What’s the Practice?

by | May 11, 2019 | 2 comments

I was exhausted. I’d made it through several high intensity weeks and now it seemed the bill had come due. I couldn’t concentrate. It was a struggle keeping my eyes open. My body ached and every few minutes another yawn stretched into the room. All I could think with any clarity was, ‘I am so tired.’

So it was that I found myself standing before my meditation cushion. It was just past one but I had given up on work. All morning I tried to get something done to no avail. Now, having had lunch, I thought about meditating instead. I stood there thinking for a long time.

My hesitation concerned a sense of push pulsing through my body. From toe to head, it seemed every cell was inflamed in some way, swollen – I soon realized – with the idea I had to meditate in that moment. Weariness did not matter. If I was not going to work, I had to meditate right now. The aggression in some of these words was shocking – “had to” and “right now”. I sat down on the couch to explore this.

‘What’s the practice?’ was the question that arose. And with this, an image that could have come from any of the introductory classes I’ve taught over the years. Early in these, I present a thesis statement for our time together, a pith summation of meditation that all our discussions and practice sessions will centre upon. I actually write this on the board. “Meditation connects us with our lives,” is how this is usually phrased. “Meditation connects us with our lives.”

Sitting on that couch, placing these words at the centre of my experience that afternoon was illuminating. What I was doing was not in alignment with that central intent of connection. I was instead trying to enlist my daily practice session as a means of overriding, of disconnecting from overwhelming fatigue. This was the inflammation I was feeling: an aggressive push against weariness. I had to meditate right now because I really didn’t like how tired I was.

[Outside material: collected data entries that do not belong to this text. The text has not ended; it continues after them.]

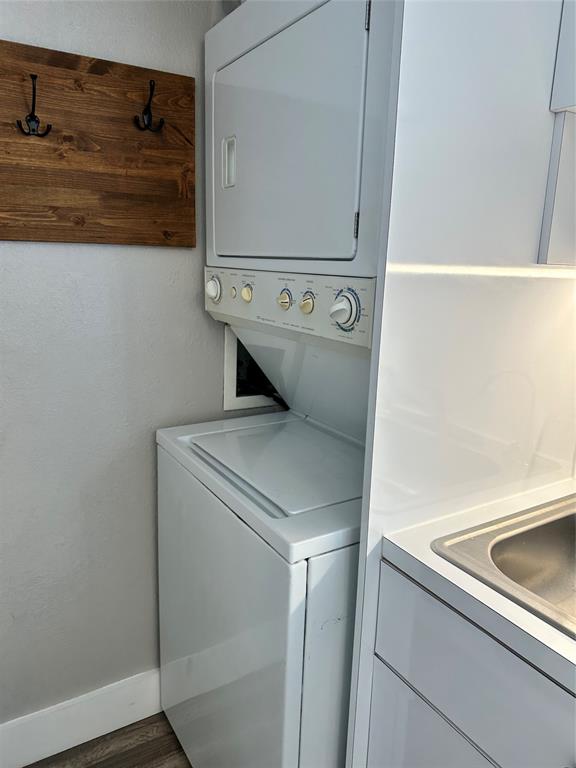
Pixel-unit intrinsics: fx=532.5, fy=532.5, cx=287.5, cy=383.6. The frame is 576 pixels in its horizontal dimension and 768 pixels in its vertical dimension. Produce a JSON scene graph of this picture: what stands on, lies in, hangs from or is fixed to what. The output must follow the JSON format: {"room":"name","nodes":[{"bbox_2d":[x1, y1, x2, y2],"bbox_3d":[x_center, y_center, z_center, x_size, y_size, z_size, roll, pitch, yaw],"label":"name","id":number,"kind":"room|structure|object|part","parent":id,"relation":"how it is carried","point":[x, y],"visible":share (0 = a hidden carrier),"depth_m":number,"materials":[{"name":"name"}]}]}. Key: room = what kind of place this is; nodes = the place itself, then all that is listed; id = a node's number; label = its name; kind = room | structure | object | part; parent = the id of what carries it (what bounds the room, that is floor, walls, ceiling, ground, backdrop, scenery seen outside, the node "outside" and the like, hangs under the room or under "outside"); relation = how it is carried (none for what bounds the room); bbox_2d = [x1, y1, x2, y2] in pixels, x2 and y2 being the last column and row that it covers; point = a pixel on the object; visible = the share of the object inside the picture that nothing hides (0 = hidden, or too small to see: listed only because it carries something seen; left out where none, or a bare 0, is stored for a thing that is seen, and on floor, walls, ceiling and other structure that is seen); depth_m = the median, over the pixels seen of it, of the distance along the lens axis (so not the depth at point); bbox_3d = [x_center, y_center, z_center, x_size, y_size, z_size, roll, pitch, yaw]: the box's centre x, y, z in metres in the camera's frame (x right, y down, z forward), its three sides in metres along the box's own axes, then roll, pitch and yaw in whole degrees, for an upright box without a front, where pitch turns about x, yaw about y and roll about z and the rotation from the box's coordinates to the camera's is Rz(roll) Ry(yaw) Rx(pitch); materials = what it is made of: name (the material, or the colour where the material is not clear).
{"room":"laundry room","nodes":[
{"label":"laundry room","id":0,"kind":"room"},
{"bbox_2d":[22,712,191,767],"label":"floor","id":1,"kind":"structure","parent":0,"point":[127,757],"depth_m":1.53,"materials":[{"name":"brown wood"}]},
{"bbox_2d":[157,0,394,767],"bbox_3d":[0.110,0.134,1.376,0.692,1.957,0.694,-6,15,-31],"label":"stacked washer dryer","id":2,"kind":"object","parent":1,"relation":"on","point":[352,149],"visible":0.65,"depth_m":1.12,"materials":[{"name":"white metal"}]},
{"bbox_3d":[-0.195,-0.246,1.389,0.036,0.067,0.048,-6,15,-31],"label":"dial","id":3,"kind":"part","parent":2,"relation":"part of","materials":[{"name":"white plastic"}]},
{"bbox_3d":[-0.141,-0.530,1.282,0.024,0.102,0.045,-6,15,-31],"label":"handle","id":4,"kind":"part","parent":2,"relation":"part of","materials":[{"name":"plastic"}]},
{"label":"washer door","id":5,"kind":"part","parent":2,"relation":"part of","materials":[{"name":"white metal"}]},
{"bbox_3d":[-0.141,-0.237,1.371,0.019,0.027,0.021,-6,15,-31],"label":"button","id":6,"kind":"part","parent":2,"relation":"part of","materials":[{"name":"white plastic"}]},
{"bbox_3d":[-0.105,-0.229,1.357,0.027,0.037,0.029,-6,15,-31],"label":"knob","id":7,"kind":"part","parent":2,"relation":"part of","materials":[{"name":"beige plastic"}]},
{"bbox_3d":[-0.009,-0.196,1.245,0.028,0.039,0.034,-6,15,-31],"label":"knob","id":8,"kind":"part","parent":2,"relation":"part of","materials":[{"name":"plastic"}]},
{"bbox_3d":[-0.027,-0.484,1.112,0.065,0.467,0.432,-6,15,-31],"label":"dryer door","id":9,"kind":"part","parent":2,"relation":"part of","materials":[{"name":"white metal"}]},
{"bbox_3d":[-0.031,-0.201,1.309,0.089,0.127,0.583,-6,15,-31],"label":"control panel","id":10,"kind":"part","parent":2,"relation":"part of","materials":[{"name":"white plastic"}]},
{"bbox_3d":[0.043,-0.180,1.206,0.027,0.038,0.031,-6,15,-31],"label":"knob","id":11,"kind":"part","parent":2,"relation":"part of","materials":[{"name":"beige plastic"}]},
{"bbox_3d":[0.111,-0.152,1.092,0.045,0.081,0.061,-6,15,-31],"label":"dial","id":12,"kind":"part","parent":2,"relation":"part of","materials":[{"name":"white plastic"}]},
{"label":"hinge","id":13,"kind":"part","parent":2,"relation":"part of","materials":[{"name":"metal"}]},
{"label":"hinge","id":14,"kind":"part","parent":2,"relation":"part of","materials":[{"name":"metal"}]},
{"bbox_2d":[345,1,575,767],"bbox_3d":[0.410,0.015,0.995,0.651,2.194,0.023,-6,15,-31],"label":"partition panel","id":15,"kind":"object","parent":1,"relation":"on","point":[557,286],"visible":0.77,"depth_m":0.86,"materials":[{"name":"white paint"}]},
{"bbox_2d":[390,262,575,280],"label":"light strip","id":16,"kind":"object","parent":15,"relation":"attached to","point":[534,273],"visible":0.84,"depth_m":0.90,"materials":[{"name":"white plastic"}]},
{"bbox_2d":[538,0,575,267],"bbox_3d":[0.775,-0.578,0.611,0.339,0.861,0.824,-6,15,-31],"label":"upper cabinet","id":17,"kind":"object","parent":15,"relation":"attached to","point":[560,104],"visible":0.99,"depth_m":0.89,"materials":[{"name":"white paint"}]},
{"bbox_2d":[364,559,575,767],"bbox_3d":[0.624,0.801,0.780,0.598,0.871,0.942,-6,15,-31],"label":"base cabinet","id":18,"kind":"object","parent":1,"relation":"on","point":[410,710],"visible":0.73,"depth_m":0.82,"materials":[{"name":"paint"}]},
{"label":"cabinet door","id":19,"kind":"part","parent":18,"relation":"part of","materials":[{"name":"white laminate"}]},
{"bbox_2d":[378,478,575,693],"bbox_3d":[0.687,0.358,0.682,0.618,0.037,1.034,-6,15,-31],"label":"countertop","id":20,"kind":"structure","parent":18,"relation":"on","point":[397,544],"depth_m":0.79,"materials":[{"name":"white"}]},
{"bbox_2d":[431,494,575,639],"bbox_3d":[0.642,0.393,0.814,0.528,0.168,0.669,-6,15,-31],"label":"sink","id":21,"kind":"object","parent":20,"relation":"in","point":[529,550],"visible":0.67,"depth_m":0.98,"materials":[{"name":"silver metal"}]},
{"bbox_2d":[0,0,262,726],"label":"wall","id":22,"kind":"structure","parent":0,"point":[106,250],"depth_m":1.42,"materials":[{"name":"grey paint"}]},
{"bbox_2d":[0,668,163,767],"bbox_3d":[-0.693,0.983,1.492,2.132,0.143,0.015,-6,15,-31],"label":"baseboard","id":23,"kind":"structure","parent":22,"relation":"attached to","point":[22,762],"depth_m":1.54,"materials":[{"name":"white paint"}]},
{"bbox_2d":[0,37,195,247],"bbox_3d":[-0.559,-0.524,1.179,0.744,0.416,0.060,-6,15,-31],"label":"wooden board","id":24,"kind":"object","parent":22,"relation":"attached to","point":[187,86],"visible":0.95,"depth_m":1.25,"materials":[{"name":"brown wood"}]},
{"bbox_2d":[18,73,51,137],"bbox_3d":[-0.541,-0.593,1.137,0.063,0.123,0.047,-6,15,-31],"label":"coat hook","id":25,"kind":"object","parent":24,"relation":"attached to","point":[32,118],"visible":0.98,"depth_m":1.14,"materials":[{"name":"black metal"}]},
{"bbox_2d":[133,78,163,132],"bbox_3d":[-0.328,-0.658,1.263,0.057,0.119,0.049,-6,15,-31],"label":"coat hook","id":26,"kind":"object","parent":24,"relation":"attached to","point":[149,112],"visible":0.98,"depth_m":1.26,"materials":[{"name":"black metal"}]},
{"bbox_2d":[222,324,278,409],"bbox_3d":[-0.052,-0.089,1.718,0.373,0.306,0.167,-6,15,-31],"label":"washer outlet box","id":27,"kind":"object","parent":22,"relation":"in","point":[228,355],"visible":0.27,"depth_m":1.67,"materials":[{"name":"white"}]},
{"bbox_2d":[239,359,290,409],"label":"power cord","id":28,"kind":"object","parent":27,"relation":"attached to","point":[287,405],"visible":0.41,"depth_m":1.69,"materials":[{"name":"black plastic"}]}
]}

‘So what’s the practice?’ I wondered. As is often the case, the answer was pretty simple. I got up off the couch, arranged my meditation materials, and lay down. Letting my attention rest on the breath streaming through every pore, I allowed a lot of room for fatigue to register as well. The struggle, the ache, the warming heaviness. All of it.

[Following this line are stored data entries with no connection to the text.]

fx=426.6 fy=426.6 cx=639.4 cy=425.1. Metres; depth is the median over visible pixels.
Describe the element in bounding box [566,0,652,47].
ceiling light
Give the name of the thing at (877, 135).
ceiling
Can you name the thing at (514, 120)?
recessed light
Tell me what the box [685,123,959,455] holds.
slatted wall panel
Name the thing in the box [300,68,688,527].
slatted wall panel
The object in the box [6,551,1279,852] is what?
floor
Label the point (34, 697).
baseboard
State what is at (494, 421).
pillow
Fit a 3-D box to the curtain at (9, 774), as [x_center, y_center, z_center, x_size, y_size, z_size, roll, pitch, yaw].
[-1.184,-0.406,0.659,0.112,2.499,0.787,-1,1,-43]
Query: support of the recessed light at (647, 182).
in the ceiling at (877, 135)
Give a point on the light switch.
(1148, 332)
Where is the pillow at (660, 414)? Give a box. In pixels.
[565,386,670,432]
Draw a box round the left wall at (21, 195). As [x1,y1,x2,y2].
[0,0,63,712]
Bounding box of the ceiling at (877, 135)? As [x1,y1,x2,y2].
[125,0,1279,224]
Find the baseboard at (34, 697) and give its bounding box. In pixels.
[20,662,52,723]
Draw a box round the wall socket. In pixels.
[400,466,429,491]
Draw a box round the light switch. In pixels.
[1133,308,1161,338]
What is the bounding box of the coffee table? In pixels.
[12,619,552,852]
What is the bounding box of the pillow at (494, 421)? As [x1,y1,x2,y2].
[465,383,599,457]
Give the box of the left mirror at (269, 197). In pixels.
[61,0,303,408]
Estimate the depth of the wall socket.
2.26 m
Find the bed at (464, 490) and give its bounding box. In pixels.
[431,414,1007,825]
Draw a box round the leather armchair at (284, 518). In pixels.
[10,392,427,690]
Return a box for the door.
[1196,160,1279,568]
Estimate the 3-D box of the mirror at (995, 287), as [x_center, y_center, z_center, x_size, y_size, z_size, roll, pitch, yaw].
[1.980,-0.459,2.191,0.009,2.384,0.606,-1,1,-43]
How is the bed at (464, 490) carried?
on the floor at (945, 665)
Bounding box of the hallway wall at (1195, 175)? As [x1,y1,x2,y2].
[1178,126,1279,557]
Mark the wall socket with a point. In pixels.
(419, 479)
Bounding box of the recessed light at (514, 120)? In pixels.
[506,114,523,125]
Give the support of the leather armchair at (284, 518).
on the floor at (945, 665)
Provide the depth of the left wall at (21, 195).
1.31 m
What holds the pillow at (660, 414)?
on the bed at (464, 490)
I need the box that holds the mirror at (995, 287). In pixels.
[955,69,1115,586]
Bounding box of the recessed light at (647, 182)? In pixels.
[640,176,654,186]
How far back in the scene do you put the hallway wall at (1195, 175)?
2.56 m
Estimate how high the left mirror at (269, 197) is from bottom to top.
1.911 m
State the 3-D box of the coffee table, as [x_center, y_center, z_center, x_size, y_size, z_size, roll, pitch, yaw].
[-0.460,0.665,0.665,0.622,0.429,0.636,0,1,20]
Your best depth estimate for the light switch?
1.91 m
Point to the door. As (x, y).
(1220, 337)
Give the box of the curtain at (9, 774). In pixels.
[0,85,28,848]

Soon I pulled a nearby blanket over my body.

Not much later, I had fallen asleep.

– Neil     


  1. I loved hearing your process Neil. I can relate so much to that push to sit on the cushion when all the body wants and needs is to rest. I had that very same struggle tonight and have decided to sit on the couch instead and just be. Doing so has made me feel a sense of comfort and genuine connection to myself and my body. I am taking comfort knowing I am not alone. Thank you.

    • Thanks for this reply, Rivka. It really does help to know we are not wholly alone in what we go through as human beings. As you suggest, there’s a kind of relaxation and permission that comes with the realization. This is one of many benefits of having people we can talk to openly and easily on this journey – ‘dharma friends’ is the usual label for this, though someone recently used the term ‘meditation buddies’ which I really like.